New Labels for an Old Book: Audubon’s Birds of America

The Special Collections Research Center is pleased to announce the installation of new labels contextualizing John James Audubon’s The Birds of America, which is on display in the newly-renamed Hatcher Gallery Exhibit Room.

The Birds of America holds a special place in University history, as the first book purchased for the library by the board of regents in 1838. It has been on semi-permanent display in the Hatcher Graduate Library since 2009, with pages turned each week to offer a rotating display of North America’s avian wildlife.
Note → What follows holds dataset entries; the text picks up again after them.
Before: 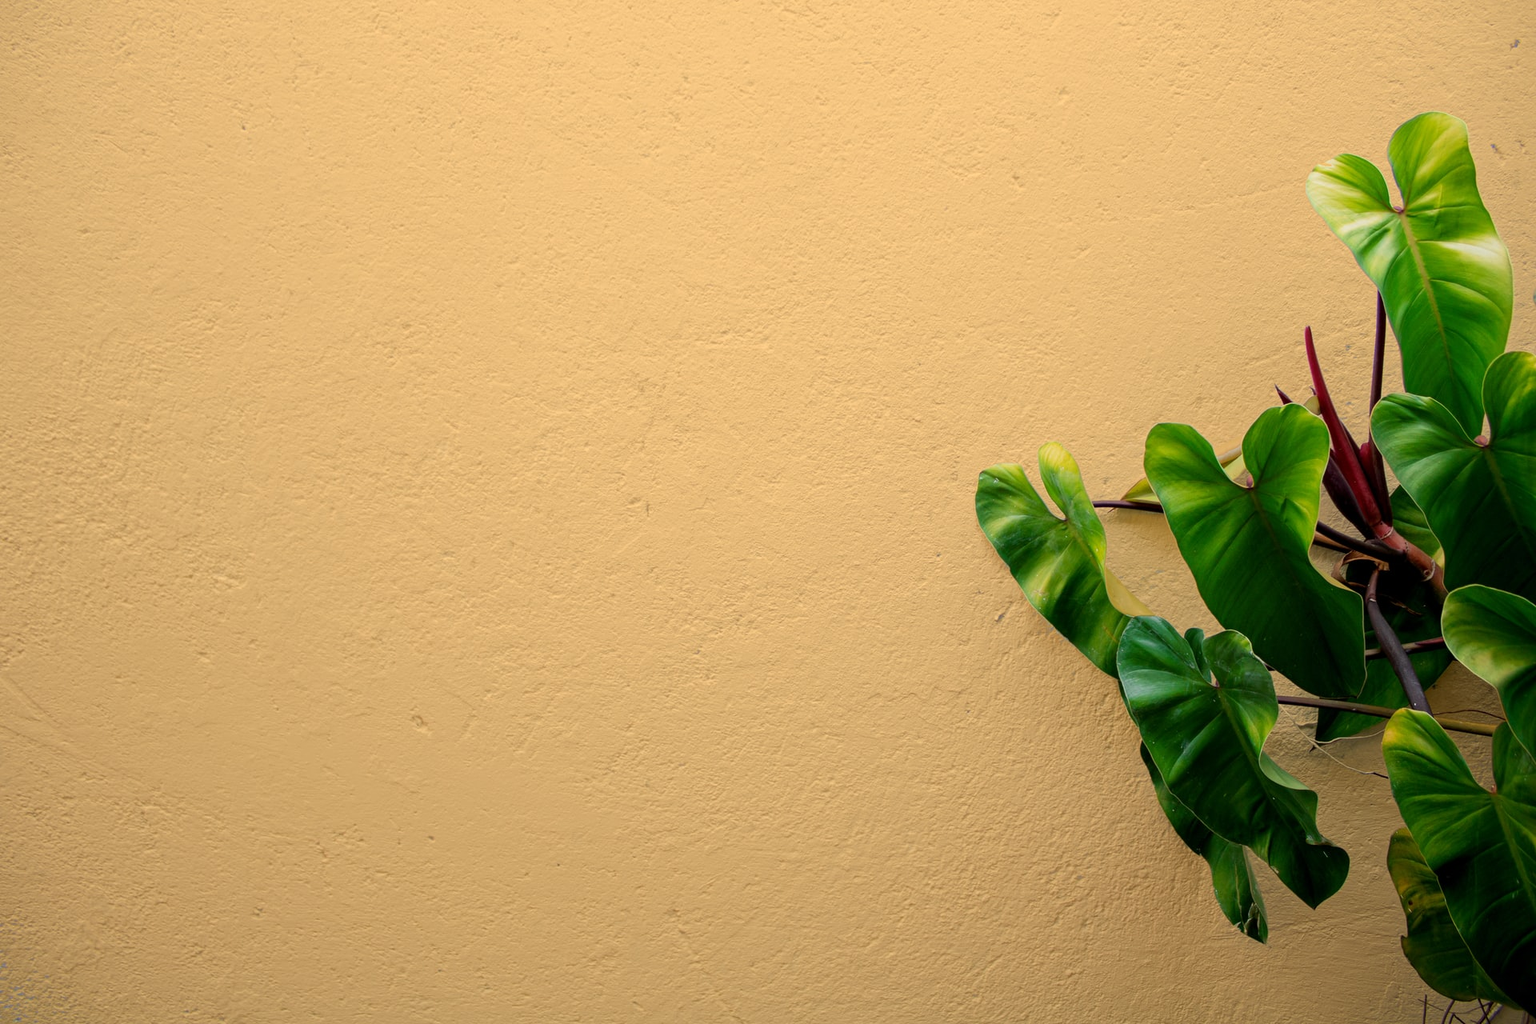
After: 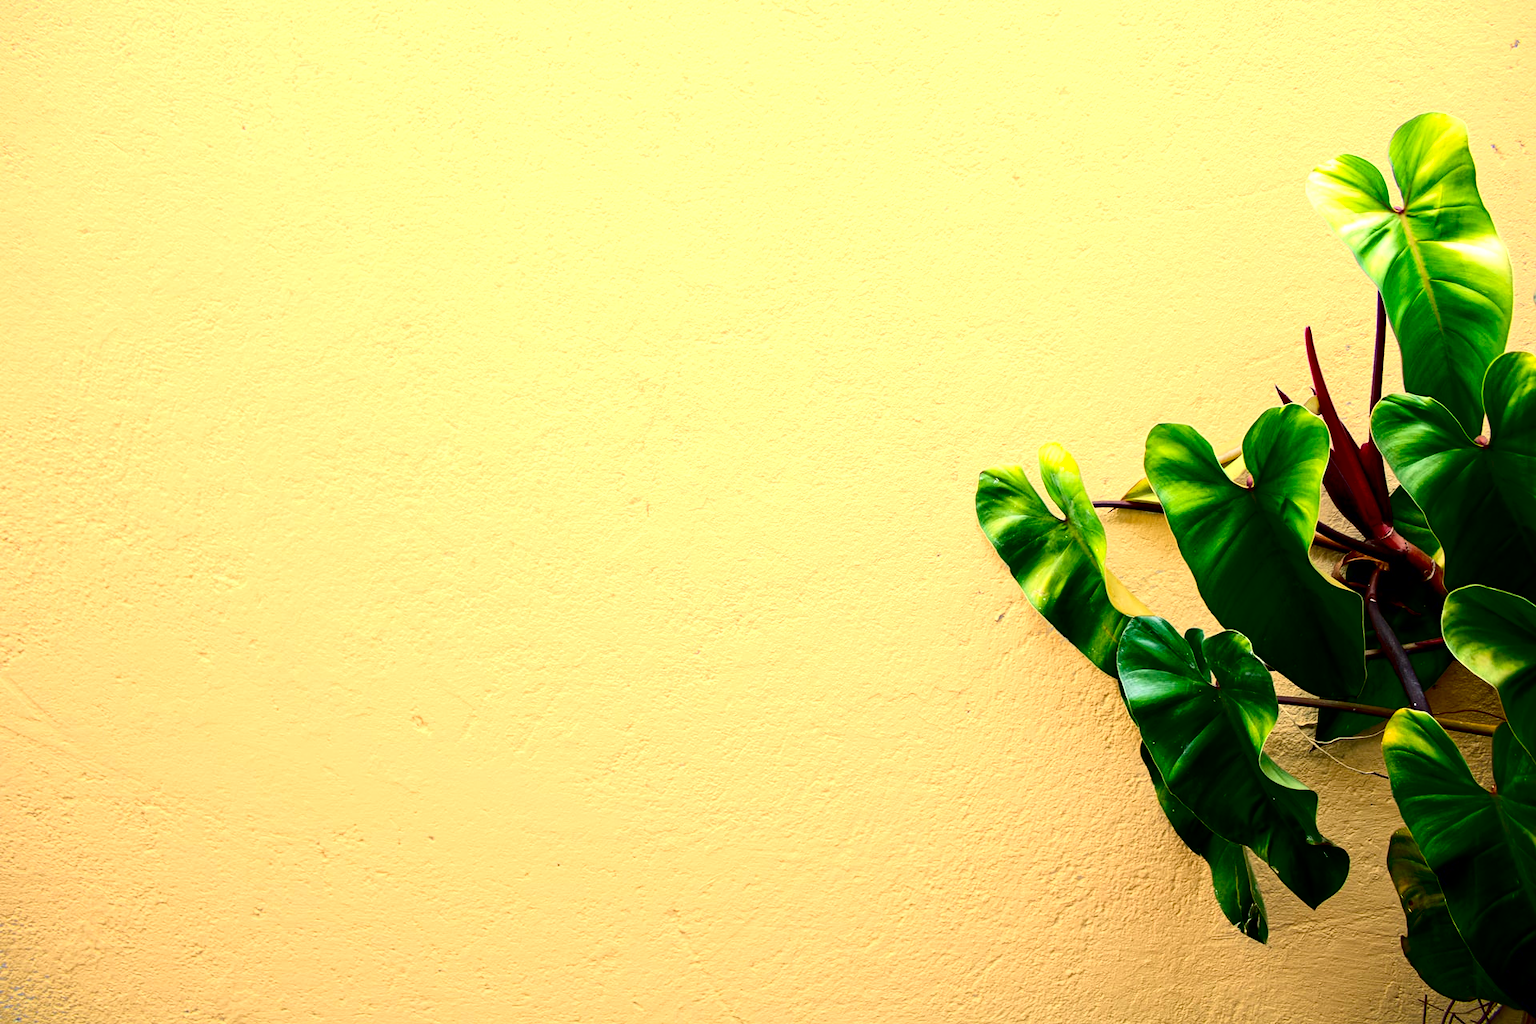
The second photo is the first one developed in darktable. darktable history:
exposure: black level correction 0.008, exposure 0.988 EV, compensate highlight preservation false
contrast brightness saturation: contrast 0.238, brightness -0.244, saturation 0.144
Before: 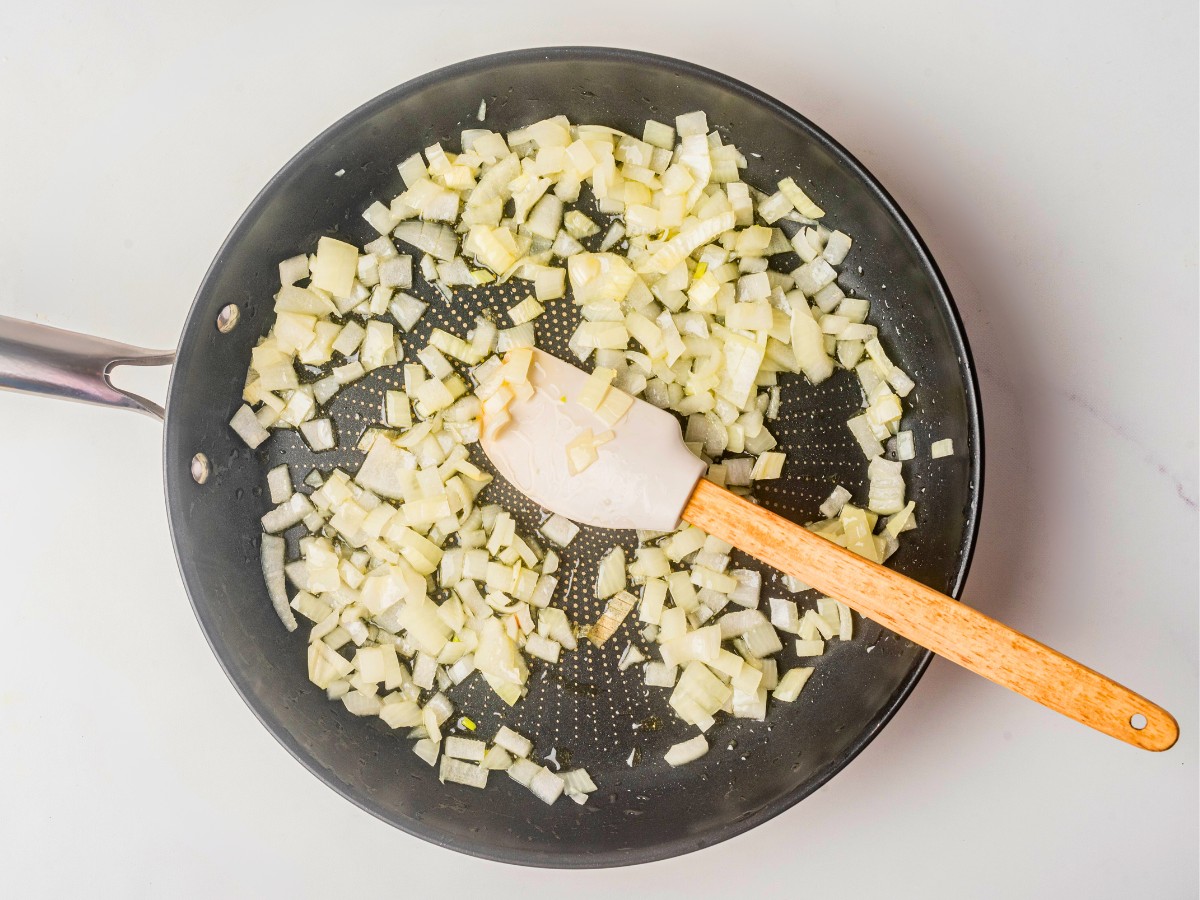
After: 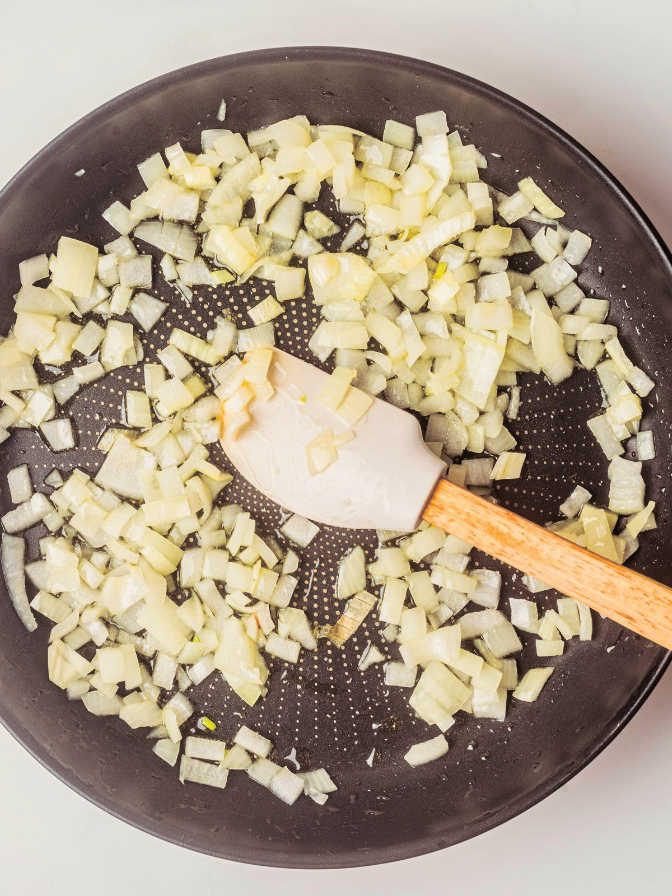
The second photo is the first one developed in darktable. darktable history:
split-toning: shadows › saturation 0.24, highlights › hue 54°, highlights › saturation 0.24
crop: left 21.674%, right 22.086%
However, just as national organizations such as the Audubon Society, have begun to reckon with long-overlooked facts of Audubon’s life as an enslaver and vocal opponent of abolition, so too has the University Library. The new labels, written by librarians Marieka Kaye, Juli McLoone, and Caitlin Pollock, and U-M history professor Jason Young, provide a deeper and broader history of both Audubon himself and The Birds of America. We invite you to read an online version of these new labels.

Blue heron (large but skinny bird with long legs and a long, pointy beak) in front of a detailed landscape of flatish wetlands

Blue Crane, or Heron, Ardea Cœrulea. (Plate CCCVII). The Birds of America; From Original Drawings by John James Audubon.